Source document
____________

Carefully glue your snowflake onto a nice paper and then that onto your card.

3-D Paper cuts, part 2 - 20 May 2011

While dinner was cooking and I still felt like playing around with paper patterns a bit, I made a few more of these. They don't work as cards because when folded closed the strips stick out over the edges, but the final open 3-D shape created is quite satisfying. (Can you tell I'm one of those people who liked geometry in school??)

3-D Paper cuts, part 1 - 19 May 2011

Paper is one of my favorite things! Make a few simple parallel cuts and then fold each of the sections the opposite way and you get a neat little design.

These are actually easy to make.  Take a paper, fold it in half, make your series of cuts (starting from the far left make 2 the same length, then each next one progressively shorter by 1 cm until the middle, then progress back to the longest length, again cutting 2 of that one). Open out your paper and make mountain folds in the middle of each strip that you cut and valley folds at each end. Voilá!

Paper making - 23 July 2011

I love paper and have been wanting for ages to make my own. Two Fridays ago when my 8-year old couldn't find anyone to play with, I suggested we try making paper. We tore used copy paper, partially used napkins, some old envelopes, dried rose petals and paper towels into the blender, added about 3 times as much water and mixed it all into a pulp. Then we poured the paper pulp into a basin that was about half-filled with water, dunked our window-screen-covered frame under the pulp and let it rise to the surface. On a few of them, we laid some red rose petals for decoration. We let the water drain off and used a sponge to soak up more water while at the same time pressing down the paper. We stacked up our 5x7 pieces of paper with white felt in between them to soak up more of the water.

I suppose we should have drained them more since they were pretty wavy in the morning after I had left them out to dry. A little spraying with water and some heat from the iron fixed that mostly. Unfortunately, I didn't think to take any photos, but there are plenty of tutorials online.

I made a second batch by myself a few days later, this time adding some yellow rose petals and some other dried seeds and leaves to the mixture.

____________

Dataset content
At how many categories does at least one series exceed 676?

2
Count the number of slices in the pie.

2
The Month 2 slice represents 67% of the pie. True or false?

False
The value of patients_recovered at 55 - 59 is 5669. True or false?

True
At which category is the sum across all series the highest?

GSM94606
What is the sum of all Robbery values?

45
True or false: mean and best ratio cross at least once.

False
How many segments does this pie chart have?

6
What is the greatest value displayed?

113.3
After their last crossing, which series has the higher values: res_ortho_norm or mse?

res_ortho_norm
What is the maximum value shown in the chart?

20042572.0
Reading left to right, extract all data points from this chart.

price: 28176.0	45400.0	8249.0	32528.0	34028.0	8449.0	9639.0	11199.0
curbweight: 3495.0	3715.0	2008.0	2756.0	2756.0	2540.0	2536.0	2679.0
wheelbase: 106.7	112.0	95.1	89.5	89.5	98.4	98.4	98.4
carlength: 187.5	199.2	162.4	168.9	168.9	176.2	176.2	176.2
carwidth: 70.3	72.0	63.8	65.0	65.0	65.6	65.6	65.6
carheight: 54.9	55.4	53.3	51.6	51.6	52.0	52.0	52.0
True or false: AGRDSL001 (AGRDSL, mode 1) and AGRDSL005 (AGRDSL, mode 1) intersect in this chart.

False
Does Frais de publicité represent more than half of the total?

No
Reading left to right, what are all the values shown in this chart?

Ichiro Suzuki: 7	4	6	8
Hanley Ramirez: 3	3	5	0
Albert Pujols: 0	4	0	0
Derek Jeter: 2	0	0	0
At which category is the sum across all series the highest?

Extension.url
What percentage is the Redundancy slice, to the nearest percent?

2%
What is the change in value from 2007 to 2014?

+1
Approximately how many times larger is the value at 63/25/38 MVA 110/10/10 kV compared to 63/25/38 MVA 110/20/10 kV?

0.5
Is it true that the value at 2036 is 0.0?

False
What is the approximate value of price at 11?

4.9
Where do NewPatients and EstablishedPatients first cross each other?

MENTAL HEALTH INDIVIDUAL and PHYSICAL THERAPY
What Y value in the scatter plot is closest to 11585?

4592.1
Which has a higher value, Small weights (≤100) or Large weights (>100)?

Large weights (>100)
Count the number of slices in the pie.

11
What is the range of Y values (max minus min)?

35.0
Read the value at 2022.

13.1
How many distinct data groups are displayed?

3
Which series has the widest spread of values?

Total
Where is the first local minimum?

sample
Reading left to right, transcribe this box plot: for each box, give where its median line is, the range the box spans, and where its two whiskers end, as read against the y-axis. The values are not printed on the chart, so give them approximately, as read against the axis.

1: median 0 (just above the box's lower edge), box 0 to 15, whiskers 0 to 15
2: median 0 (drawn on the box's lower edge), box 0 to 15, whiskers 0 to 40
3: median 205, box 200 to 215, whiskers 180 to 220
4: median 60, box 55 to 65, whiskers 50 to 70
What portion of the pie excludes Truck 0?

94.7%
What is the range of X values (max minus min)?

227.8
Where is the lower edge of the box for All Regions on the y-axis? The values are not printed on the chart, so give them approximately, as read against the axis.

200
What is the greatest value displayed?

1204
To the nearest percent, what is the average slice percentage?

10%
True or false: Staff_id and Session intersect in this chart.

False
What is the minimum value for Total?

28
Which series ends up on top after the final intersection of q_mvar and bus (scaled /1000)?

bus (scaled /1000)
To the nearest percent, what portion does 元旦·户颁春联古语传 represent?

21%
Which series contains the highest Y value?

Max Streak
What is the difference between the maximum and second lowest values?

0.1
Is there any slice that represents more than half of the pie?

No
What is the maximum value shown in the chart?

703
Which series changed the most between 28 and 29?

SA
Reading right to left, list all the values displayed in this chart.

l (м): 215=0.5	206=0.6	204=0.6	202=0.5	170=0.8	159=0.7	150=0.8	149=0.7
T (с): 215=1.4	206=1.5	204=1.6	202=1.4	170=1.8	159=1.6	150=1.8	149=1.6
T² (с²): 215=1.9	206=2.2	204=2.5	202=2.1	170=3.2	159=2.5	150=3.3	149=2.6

____________

Exercise details
Please carry on the paper-craft blog posts from their last sentence, about the second batch of handmade paper. The listing plays no part here.

Written answer
In essence, paper making is not hard to do, but I would have to learn and experiment a lot more to get a consistently good piece of paper. The ones I made would not be good for drawing or writing. These do have a lovely feel, a homemade look and a nice grainy texture, and I'll enjoy using them for cards, tags, bookmarks or covers for books. Maybe I'll do some embroidery on them first; that would be a neat way to add more texture.

Origami/Kirigami Lily - 27 March 2011

For a long time I've been wanting to combine origami (paper folding) with kirigami (paper cutting) and I finally sat down to try it out today. I still have a long way to go, but I'm not displeased with today's efforts.

First I took a page from an old Bonsai Arts magazine, folded the lily and marked where I wanted to cut away some designs. Then I unfolded my flower and saw that I needed to cut in the corners.

Before folding the next lily (on thinner paper from a catalog), I cut out different patterns on the corners (or edges of corners) to see which cuttings resulted in what look. I only really like the one where both the top and bottom layers are cut away, although some of the others would probably also look good if I had had a contrasting inner/back side of my paper. (Next level, I guess!)

Then I took the cover of the catalog (I decided I needed something more stable since folding cut paper is not trivial I found out plus I liked the colors) to make my final product for today:
I folded and cut the corners all with the same completely-cut-away pattern, opened it up flat then folded it into the lily.